Exercício 1 -
Segundo o trecho selecionado, por que a chef Bel Coelho matriculou o filho Francisco em uma escola municipal?

Trecho selecionado -
# # # # # # #
“É preciso diminuir a distância entre o que se diz e o que se faz, até que num dado momento a tua fala seja a tua prática”. Foi a frase do educador Paulo Freire que guiou a escolha da artista plástica Anne Rammi, de 37 anos, em meados do ano passado. Ativista, militante pela educação e defensora da democracia e da igualdade, como se define, ela se pegou vivendo uma incoerência: seus filhos viviam na “bolha da escola particular”, onde não conviviam com qualquer diversidade, num ambiente completamente desigual ao da maioria das crianças brasileiras. “Como posso ter um discurso de somos todos iguais enquanto estou comprando o acesso dos meus filhos à educação?”, questionou-se. E o pagamento não era barato: cerca de 2.000 reais por cabeça.
Em meio a essa reflexão, a família matriculou Joaquim, 7 anos, e Tomás, de 5, na rede pública. E aguarda uma vaga desde setembro para a pequena Iolanda, de um ano. O mesmo fez a renomada chef Bel Coelho, 37 anos. Dona de um restaurante na Vila Madalena, zona oeste de São Paulo, ela matriculou o filho Francisco, de três anos, em uma escola municipal por acreditar que lá ele seria educado em um ambiente mais diverso e inclusivo, mais próximo da realidade do país. “Eu queria que meu filho tivesse uma exposição à sociedade diferente da que as escolas particulares promovem. Queria que ele convivesse com negros, brancos e com pessoas de distintas classes sociais”, explica ela, que se diz chocada ao lembrar que ao longo da sua vida escolar em tradicionais instituições privadas nunca teve um colega negro na sala.
# # # # # # #
Listagem de dados -
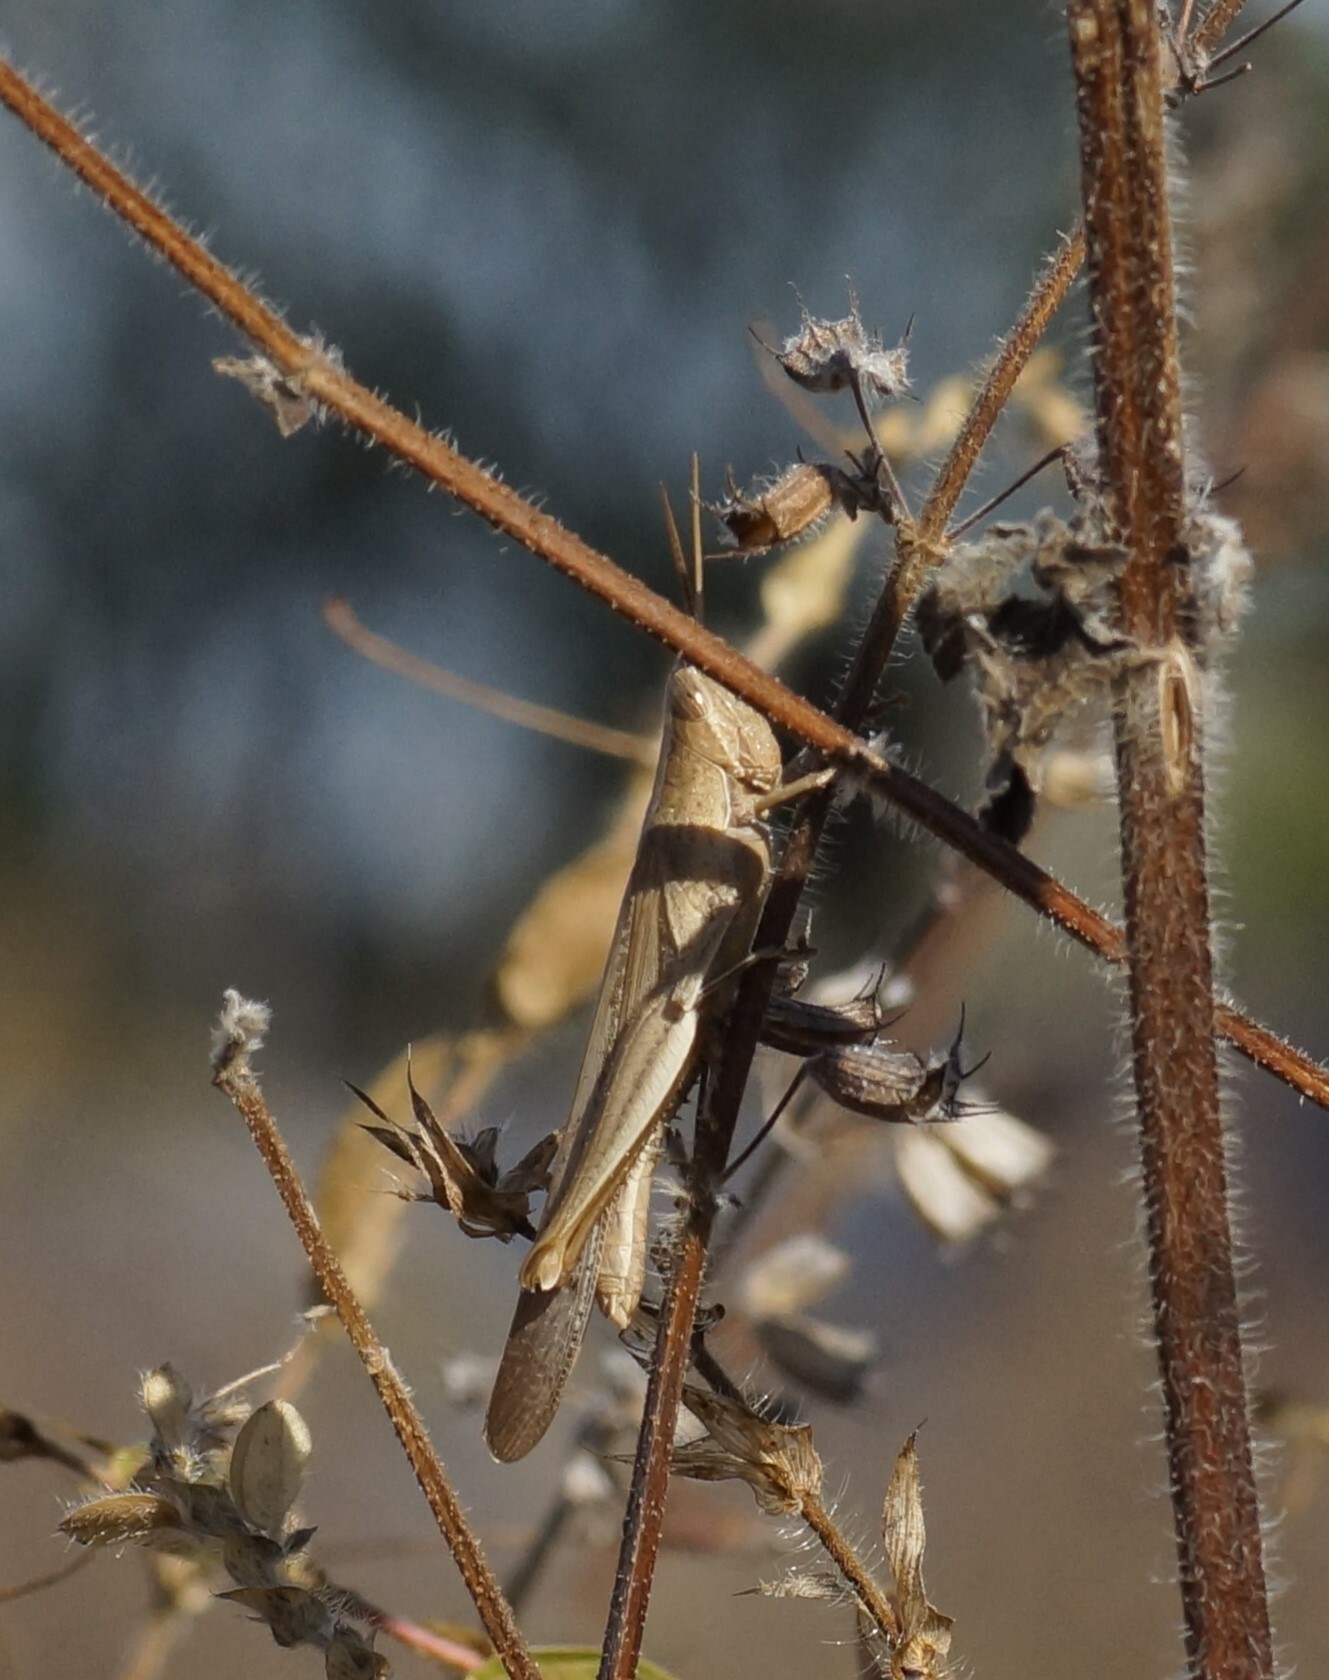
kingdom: Animalia
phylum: Arthropoda
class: Insecta
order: Orthoptera
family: Acrididae
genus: Stenocatantops
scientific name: Stenocatantops vitripennis
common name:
# # # # # # #
Exercício 2 -
Atualize toda a listagem, trocando "scientific name" por "nome científico" e mantendo o restante igual. Deixe as imagens fora da resposta.

Resposta comentada 1 -
Porque acreditava que lá ele seria educado em um ambiente mais diverso e inclusivo, mais próximo da realidade do país. Ela queria que o filho tivesse uma exposição à sociedade diferente da que as escolas particulares promovem e que convivesse com negros, brancos e pessoas de distintas classes sociais.

Resposta comentada 2 -
kingdom: Animalia
phylum: Arthropoda
class: Insecta
order: Orthoptera
family: Acrididae
genus: Stenocatantops
nome científico: Stenocatantops vitripennis
common name:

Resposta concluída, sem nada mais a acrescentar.